妙顯寺
京都の拝観料は高い。そこらの社寺に入ろうと思えば500円かかるし、有名なところだと700円もかかる。強気な値段設定だ。毎週のように観光しているので、硬貨が財布から消えていく。500円に見合うものがあれば文句ない。けれど、実際になかに入ってみると、アレこんなはずじゃなかったと落胆することもある。正直、もう来ないぞ……というのもある。
妙顯寺は良心的な値段設定。300円で、とてもコスパがよい。
本堂がすごい。磬子(けいす。読経の最中に僧侶が叩くあのおっきな鐘)を鳴らすことができるし、多くの仏教彫刻を間近で見られる。天井から垂れ下がる金色の幢幡(どうばん)も全周囲から確認できる。

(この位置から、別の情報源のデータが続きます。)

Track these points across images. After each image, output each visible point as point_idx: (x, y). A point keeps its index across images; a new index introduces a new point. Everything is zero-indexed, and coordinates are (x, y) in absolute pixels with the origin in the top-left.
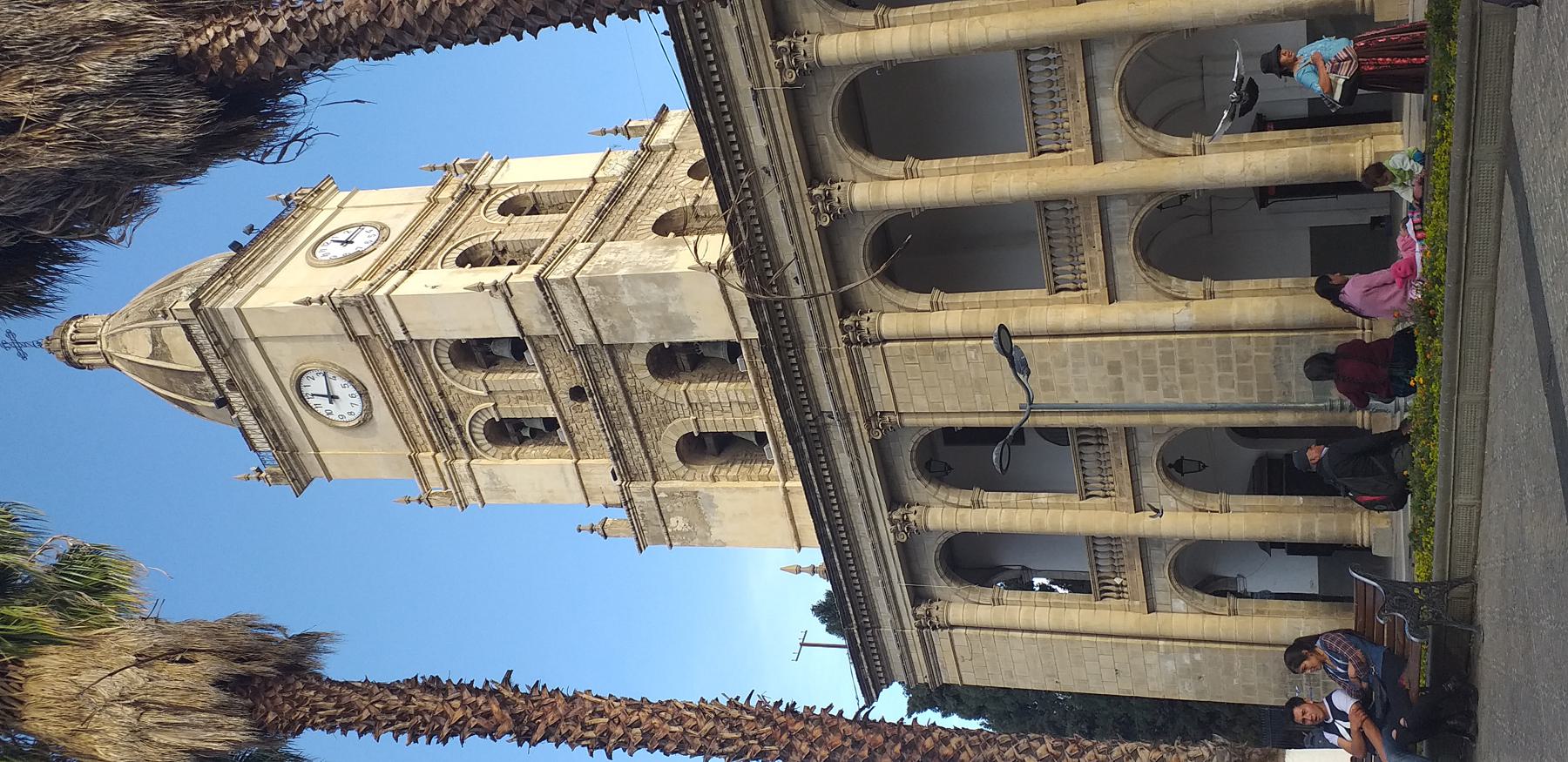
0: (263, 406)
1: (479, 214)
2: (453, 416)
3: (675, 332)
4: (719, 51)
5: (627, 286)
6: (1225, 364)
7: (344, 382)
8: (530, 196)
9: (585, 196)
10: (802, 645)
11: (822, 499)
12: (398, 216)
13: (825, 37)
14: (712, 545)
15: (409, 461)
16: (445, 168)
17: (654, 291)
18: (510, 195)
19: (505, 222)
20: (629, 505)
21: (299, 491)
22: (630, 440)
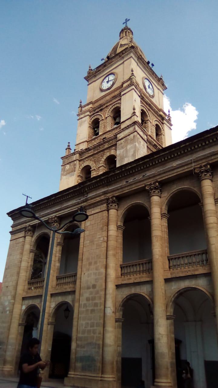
0: (106, 67)
2: (101, 110)
3: (119, 161)
4: (206, 147)
5: (133, 146)
6: (92, 326)
7: (112, 84)
8: (161, 133)
10: (27, 197)
12: (156, 101)
14: (61, 177)
15: (90, 101)
16: (169, 115)
18: (161, 128)
19: (154, 125)
21: (85, 78)
22: (91, 153)
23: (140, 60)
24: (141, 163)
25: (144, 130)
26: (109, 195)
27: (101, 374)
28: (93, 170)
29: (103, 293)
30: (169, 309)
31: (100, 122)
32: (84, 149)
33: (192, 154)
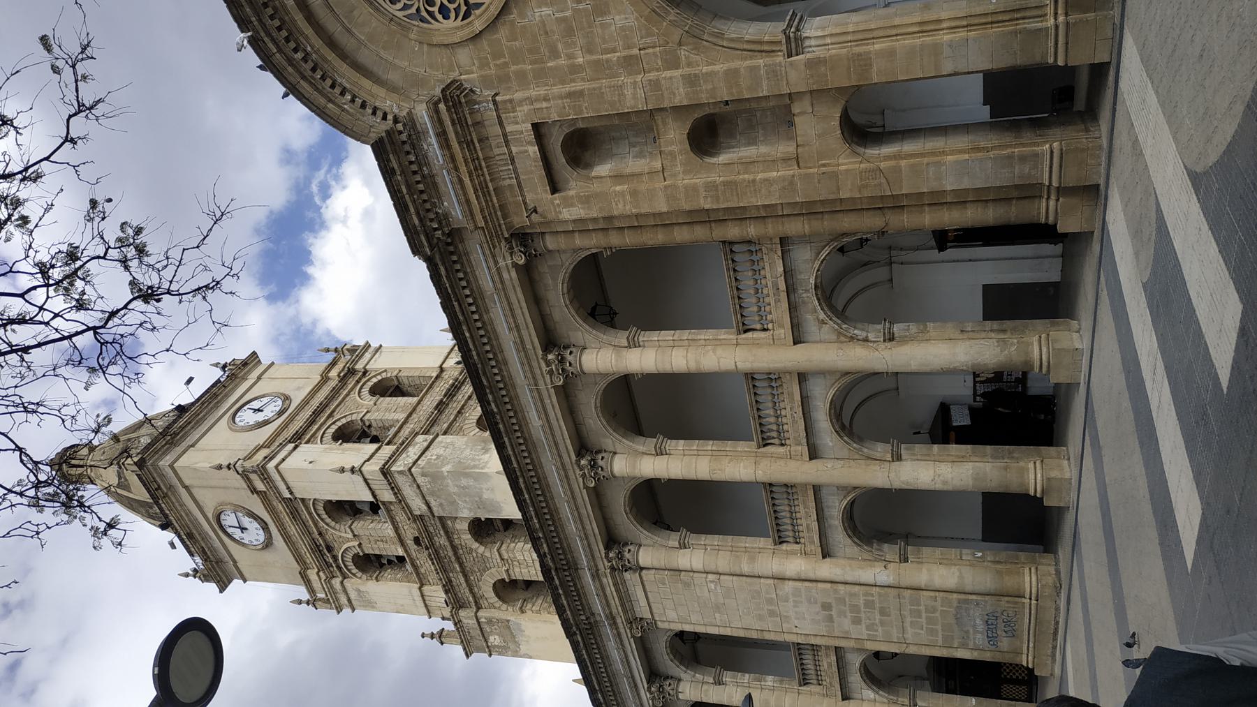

お堂特有の静かな緊張感のなかに、たったひとりでいられる。このお寺は穴場なのだ。誰もいない。ごぉぉぉんと鳴り響くお堂で、静かに手を合わせる。
庭も悪くない。勅使門を入ったところの庭は、枯山水がある。
滝から流れ落ちた水が海に注いでいる。海は凪いでいる。それをあらわすために、砂紋は描かれていない。右手奥の枝垂れ桜の存在感は無視できない。桜の季節にはいいものだろう。
坪庭には竹が植わっている。なんだろう、坪庭はいいものだ。周囲を建物に囲まれた狭い空間に、ほっと一息いれるように出現する。光がうまく射し込んだときには陰と陽が強調される。そのバランスを、竹の葉が揺るがす。風がすこしだけ吹きぬける。
無鄰菴の坪庭にも竹が植わっていたことを思いだす。たぶん坪庭だけを集めた写真集があるな。三井家別荘の坪庭には、石が置かれていた気がする。写真集、ほしい。
いちばん奥には曲水の庭がある。ただし水は入っていない。ここの松がよい。赤松と黒松。赤松の枝の曲がり具合がなんともいえない。
これで300円か。もっと取ってもいいんじゃないか。紅葉や桜の季節にまた来たい。